Efficiency advantage: At 200 prompts, CVPT incurs substantially lower FLOPs and memory overhead than VPT, with costs that do not grow explosively with prompt count.

Highlights & Insights¶

Addressing the architectural flaw of VPT at its root: Rather than patching VPT within its existing framework (e.g., adjusting prompt placement or initialization), this work reconceptualizes how prompts interact with image tokens. This "decoupling" perspective is broadly applicable to other scenarios involving auxiliary token injection.
Weight sharing as a zero-cost lunch: Frozen CA with weight sharing matches the performance of learnable CA at only 0.09M parameters (vs. 28.4M), representing an exceptionally efficient design. This technique is transferable to any scenario requiring the insertion of new modules while minimizing parameter overhead.
Challenging the community consensus that "prompt methods are inferior to adapters": CVPT surpasses all adapter-based methods on VTAB-1K, demonstrating that the bottleneck of prompt-based methods lies in their deployment strategy rather than the paradigm itself.

Limitations & Future Work¶

Prompt initialization strategies unexplored: The authors acknowledge that no new prompt initialization method is proposed; the random initialization from VPT is retained. Improved initialization may further boost performance.
Validation limited to ViT-B/16 and ViT-L: Larger-scale models (e.g., ViT-H, ViT-G) are not evaluated, leaving cross-model generalizability unconfirmed.
Fixed cross-attention placement: The same cross-attention layout is applied across all layers; layer-adaptive deployment strategies are not explored.
Comparison with recent PEFT methods omitted: Newer methods such as QLoRA and DoRA are not included in the evaluation.

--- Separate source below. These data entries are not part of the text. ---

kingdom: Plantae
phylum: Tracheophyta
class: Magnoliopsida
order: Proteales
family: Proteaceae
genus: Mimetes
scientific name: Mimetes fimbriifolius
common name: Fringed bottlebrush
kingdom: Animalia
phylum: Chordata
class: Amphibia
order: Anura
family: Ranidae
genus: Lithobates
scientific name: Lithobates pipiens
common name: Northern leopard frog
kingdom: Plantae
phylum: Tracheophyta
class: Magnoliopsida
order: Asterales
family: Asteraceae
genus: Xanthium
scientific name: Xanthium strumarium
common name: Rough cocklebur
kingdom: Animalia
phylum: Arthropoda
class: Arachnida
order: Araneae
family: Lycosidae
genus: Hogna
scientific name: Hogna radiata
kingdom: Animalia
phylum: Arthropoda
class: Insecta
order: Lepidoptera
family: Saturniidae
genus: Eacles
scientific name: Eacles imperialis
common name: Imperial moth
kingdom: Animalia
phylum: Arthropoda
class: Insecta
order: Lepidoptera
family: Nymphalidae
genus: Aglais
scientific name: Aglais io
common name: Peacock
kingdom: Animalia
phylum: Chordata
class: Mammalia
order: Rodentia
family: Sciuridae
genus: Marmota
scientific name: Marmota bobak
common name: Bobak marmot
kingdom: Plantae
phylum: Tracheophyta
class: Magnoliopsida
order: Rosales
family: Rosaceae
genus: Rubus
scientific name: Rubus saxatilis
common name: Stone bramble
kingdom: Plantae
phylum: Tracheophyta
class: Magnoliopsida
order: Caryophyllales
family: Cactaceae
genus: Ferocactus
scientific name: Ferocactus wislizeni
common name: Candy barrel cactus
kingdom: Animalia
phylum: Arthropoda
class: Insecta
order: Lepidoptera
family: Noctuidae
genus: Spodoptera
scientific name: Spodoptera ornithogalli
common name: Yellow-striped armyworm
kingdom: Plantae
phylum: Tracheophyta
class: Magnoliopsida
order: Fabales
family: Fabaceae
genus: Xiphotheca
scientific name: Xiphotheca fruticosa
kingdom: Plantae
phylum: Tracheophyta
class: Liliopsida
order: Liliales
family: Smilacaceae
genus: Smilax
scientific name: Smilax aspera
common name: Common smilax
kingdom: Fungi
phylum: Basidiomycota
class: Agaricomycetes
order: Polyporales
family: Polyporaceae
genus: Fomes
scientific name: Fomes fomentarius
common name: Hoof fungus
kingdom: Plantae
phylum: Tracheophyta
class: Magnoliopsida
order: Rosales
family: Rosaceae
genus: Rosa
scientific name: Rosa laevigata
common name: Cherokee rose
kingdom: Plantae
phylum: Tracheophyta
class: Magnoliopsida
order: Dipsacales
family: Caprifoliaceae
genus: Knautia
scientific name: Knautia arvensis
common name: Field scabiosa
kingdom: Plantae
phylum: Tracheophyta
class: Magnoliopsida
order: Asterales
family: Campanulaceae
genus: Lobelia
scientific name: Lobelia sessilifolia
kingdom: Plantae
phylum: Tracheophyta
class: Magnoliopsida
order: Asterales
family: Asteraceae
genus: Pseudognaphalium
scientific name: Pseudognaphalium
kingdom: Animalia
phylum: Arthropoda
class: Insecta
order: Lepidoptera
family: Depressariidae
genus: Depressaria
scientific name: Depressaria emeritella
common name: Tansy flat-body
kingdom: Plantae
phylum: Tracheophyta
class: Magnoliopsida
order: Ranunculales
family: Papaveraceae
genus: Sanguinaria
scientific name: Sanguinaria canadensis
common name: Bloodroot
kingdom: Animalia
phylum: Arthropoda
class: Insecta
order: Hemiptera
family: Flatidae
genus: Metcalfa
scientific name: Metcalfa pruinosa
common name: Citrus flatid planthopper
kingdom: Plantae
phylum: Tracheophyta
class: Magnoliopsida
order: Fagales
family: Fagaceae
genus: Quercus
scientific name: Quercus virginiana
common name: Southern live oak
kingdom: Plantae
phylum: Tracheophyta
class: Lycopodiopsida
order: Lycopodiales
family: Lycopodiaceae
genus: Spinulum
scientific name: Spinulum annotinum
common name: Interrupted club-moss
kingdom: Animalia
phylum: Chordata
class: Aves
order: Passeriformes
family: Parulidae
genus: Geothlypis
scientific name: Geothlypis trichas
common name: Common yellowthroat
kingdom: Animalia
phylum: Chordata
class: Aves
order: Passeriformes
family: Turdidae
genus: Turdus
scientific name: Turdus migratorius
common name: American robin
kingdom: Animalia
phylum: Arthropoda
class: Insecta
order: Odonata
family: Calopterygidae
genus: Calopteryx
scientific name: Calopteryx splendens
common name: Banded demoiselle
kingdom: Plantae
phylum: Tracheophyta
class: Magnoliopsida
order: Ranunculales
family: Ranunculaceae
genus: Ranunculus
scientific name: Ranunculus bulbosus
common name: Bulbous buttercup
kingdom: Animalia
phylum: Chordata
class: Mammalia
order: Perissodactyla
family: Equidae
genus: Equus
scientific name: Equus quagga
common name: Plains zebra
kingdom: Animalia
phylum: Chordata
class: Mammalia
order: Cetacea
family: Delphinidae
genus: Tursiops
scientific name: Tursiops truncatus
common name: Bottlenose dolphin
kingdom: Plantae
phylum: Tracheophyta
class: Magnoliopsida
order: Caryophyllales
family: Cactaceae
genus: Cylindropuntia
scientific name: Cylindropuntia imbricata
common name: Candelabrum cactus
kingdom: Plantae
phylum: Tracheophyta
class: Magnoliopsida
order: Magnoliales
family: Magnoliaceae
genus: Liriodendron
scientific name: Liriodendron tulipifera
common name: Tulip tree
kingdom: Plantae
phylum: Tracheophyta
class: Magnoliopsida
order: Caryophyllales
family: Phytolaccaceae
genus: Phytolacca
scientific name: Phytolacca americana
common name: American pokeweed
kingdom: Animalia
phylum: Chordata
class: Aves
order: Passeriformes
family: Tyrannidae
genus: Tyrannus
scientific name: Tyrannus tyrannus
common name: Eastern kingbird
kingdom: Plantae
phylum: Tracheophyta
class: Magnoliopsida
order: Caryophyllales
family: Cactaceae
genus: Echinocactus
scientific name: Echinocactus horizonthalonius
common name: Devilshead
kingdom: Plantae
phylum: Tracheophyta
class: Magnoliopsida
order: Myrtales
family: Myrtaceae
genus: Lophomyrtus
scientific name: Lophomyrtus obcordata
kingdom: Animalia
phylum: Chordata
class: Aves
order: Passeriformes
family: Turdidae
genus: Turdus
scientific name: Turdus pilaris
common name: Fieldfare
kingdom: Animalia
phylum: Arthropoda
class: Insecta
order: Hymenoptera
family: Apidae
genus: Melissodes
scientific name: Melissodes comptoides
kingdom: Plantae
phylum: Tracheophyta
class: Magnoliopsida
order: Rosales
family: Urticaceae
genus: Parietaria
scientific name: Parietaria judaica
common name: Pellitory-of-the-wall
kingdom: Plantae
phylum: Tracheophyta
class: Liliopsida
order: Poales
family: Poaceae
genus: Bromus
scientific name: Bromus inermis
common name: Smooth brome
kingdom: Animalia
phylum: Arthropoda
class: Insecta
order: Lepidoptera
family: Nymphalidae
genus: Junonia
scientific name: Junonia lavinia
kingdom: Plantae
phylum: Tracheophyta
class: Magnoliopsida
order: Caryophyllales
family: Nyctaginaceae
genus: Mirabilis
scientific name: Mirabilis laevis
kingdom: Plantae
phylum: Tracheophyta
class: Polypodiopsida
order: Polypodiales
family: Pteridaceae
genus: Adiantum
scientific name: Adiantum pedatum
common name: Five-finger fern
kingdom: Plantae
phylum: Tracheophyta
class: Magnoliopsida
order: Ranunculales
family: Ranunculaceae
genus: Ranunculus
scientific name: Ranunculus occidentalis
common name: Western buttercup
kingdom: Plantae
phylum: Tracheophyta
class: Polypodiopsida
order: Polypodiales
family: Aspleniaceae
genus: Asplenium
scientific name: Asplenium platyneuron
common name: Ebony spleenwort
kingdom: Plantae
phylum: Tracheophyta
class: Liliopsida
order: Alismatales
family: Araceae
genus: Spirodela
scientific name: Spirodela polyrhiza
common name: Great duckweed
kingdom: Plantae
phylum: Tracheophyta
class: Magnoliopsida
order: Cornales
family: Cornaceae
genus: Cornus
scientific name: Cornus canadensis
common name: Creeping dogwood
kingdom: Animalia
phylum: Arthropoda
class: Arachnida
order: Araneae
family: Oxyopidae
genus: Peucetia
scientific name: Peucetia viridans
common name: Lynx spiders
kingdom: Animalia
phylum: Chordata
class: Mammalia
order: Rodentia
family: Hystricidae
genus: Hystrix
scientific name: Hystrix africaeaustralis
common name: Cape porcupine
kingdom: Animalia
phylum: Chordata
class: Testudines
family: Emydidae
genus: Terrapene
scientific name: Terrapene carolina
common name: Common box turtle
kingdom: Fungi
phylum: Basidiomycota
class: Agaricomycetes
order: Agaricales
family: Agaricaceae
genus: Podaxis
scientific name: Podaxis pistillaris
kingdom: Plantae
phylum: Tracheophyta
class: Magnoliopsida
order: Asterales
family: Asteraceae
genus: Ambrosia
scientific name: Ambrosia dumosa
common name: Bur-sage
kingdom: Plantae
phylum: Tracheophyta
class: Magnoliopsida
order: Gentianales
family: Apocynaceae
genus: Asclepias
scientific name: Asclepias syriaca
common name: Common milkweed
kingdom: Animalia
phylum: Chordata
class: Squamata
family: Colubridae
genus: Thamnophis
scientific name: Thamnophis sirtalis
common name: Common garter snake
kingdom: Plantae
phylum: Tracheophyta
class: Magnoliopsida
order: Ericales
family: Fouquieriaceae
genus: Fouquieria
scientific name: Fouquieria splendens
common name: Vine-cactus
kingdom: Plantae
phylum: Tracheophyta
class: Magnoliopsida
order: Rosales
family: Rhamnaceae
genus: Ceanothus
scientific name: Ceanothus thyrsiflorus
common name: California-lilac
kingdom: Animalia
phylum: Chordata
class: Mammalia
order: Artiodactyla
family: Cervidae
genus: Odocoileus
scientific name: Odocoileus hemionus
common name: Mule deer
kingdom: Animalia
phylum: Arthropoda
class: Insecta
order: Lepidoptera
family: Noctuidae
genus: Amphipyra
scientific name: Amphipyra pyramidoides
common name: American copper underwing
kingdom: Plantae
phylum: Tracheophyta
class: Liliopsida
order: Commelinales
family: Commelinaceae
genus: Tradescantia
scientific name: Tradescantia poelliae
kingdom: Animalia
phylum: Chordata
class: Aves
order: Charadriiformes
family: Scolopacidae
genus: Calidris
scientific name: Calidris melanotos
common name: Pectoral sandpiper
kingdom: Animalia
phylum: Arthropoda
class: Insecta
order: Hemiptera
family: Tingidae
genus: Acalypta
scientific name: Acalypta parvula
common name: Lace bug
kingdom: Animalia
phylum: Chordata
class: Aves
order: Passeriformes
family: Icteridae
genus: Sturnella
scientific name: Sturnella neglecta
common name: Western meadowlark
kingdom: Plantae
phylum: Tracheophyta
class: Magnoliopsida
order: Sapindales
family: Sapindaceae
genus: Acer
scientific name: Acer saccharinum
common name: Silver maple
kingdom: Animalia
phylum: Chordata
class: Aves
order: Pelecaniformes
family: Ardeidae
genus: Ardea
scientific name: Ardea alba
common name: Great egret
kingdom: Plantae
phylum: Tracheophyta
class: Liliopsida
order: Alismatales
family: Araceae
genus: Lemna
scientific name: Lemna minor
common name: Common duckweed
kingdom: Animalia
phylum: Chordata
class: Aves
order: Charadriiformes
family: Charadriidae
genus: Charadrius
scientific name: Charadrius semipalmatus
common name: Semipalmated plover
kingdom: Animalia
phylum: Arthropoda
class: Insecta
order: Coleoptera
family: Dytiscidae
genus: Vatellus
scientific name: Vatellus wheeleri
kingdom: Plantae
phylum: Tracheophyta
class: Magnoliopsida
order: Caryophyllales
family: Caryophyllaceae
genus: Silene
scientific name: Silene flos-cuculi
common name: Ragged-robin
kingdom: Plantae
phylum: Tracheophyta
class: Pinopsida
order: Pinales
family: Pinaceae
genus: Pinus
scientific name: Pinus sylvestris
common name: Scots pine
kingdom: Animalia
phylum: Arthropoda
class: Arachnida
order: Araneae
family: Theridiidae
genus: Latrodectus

vs. VPT: VPT concatenates prompts into self-attention; CVPT decouples them via an independent cross-attention module. CVPT outperforms VPT by 5.2% on VTAB-1K and is not constrained by prompt count.
vs. Adapter (AdaptFormer): Adapters insert small learnable modules within Transformer blocks. CVPT achieves comparable or superior results via a fundamentally different approach (prompt + cross-attention), demonstrating that neither paradigm is inherently superior.
vs. E²VPT: E²VPT restricts prompts to the key-value matrices but still operates within the self-attention framework. CVPT entirely removes prompts from self-attention.

Rating¶

Novelty: ⭐⭐⭐⭐ — The decoupling perspective is the key contribution; cross-attention itself is not novel, but its application to VPT improvement is original.
Experimental Thoroughness: ⭐⭐⭐⭐⭐ — 25 datasets, 3 task categories, comprehensive ablation studies and efficiency analyses.
Writing Quality: ⭐⭐⭐⭐ — Clear analysis with a coherent problem–method–experiment narrative.
Value: ⭐⭐⭐⭐ — Challenges established beliefs about prompt vs. adapter methods and offers important insights for the PEFT community.